In de vroege middeleeuwen was het gebruikelijk om verschillende druivensoorten en wijngaardpercelen te mengen. De monniken maakten de wijn, zij ontvingen druiven van boeren als betaling voor de kerk. De druiven werden vervolgens collectief geperst, zonder specifieke aandacht voor de samenstelling van de blend.
De wijnen stonden bekend als vins de la montagne (bergwijnen) en vins de la rivière (rivierwijnen), poëtisch verwijzend naar de glooiende heuvels en het netwerk van rivieren in de regio. Er werden zowel rode als witte wijnen geproduceerd.
In de 17e eeuw was de Engelse glasblaasindustrie in volle gang, wat leidde tot sterker Engels glas dat de druk van de tweede gisting in de champagnefles kon weerstaan.

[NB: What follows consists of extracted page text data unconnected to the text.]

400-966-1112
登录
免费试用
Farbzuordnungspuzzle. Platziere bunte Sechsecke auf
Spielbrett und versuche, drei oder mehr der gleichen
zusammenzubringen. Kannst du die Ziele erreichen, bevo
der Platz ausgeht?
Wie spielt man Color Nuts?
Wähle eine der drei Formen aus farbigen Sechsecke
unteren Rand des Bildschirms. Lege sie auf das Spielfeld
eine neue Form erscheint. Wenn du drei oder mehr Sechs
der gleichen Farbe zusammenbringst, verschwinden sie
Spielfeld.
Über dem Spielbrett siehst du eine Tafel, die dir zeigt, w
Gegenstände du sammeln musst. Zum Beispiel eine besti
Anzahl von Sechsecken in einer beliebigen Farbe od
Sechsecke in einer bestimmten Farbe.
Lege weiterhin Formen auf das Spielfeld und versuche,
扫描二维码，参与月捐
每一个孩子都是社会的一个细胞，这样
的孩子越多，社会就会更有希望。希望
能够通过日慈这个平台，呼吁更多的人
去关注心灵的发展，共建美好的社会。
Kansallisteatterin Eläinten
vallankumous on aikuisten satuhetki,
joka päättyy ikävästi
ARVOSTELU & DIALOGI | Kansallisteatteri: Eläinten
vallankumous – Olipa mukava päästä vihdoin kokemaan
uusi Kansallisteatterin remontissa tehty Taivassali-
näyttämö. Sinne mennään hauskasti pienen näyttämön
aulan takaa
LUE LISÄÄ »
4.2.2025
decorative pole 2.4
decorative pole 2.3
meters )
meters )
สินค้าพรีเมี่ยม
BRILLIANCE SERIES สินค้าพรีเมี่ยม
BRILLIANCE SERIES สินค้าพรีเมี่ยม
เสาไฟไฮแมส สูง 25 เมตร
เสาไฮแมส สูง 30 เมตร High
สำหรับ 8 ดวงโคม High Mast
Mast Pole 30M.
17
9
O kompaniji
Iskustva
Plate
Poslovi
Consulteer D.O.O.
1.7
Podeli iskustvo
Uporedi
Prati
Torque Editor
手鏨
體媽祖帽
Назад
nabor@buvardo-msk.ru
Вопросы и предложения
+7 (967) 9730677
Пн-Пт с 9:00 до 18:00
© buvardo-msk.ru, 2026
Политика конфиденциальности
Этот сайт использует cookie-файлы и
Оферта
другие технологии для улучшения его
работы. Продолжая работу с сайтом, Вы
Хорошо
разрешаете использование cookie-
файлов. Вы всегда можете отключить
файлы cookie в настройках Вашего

In dezelfde eeuw werden de unieke comprimeerbare en uitzetbare eigenschappen van natuurkurk opnieuw benut voor het afsluiten van wijnflessen. Rond het einde van de 17e eeuw werd de term "Vin de Champagne" al veel gebruikt.
De officiële champagnefles werd geïntroduceerd op 8 maart 1735, vormgegeven door een koninklijk besluit.
De 18e eeuw bracht zware weersomstandigheden voor de Champenois. Er waren vaak misoogsten of oogsten van lage kwaliteit, en de verwoestende vorst in de winter van 1788-1789 deed veel wijnstokken de das om.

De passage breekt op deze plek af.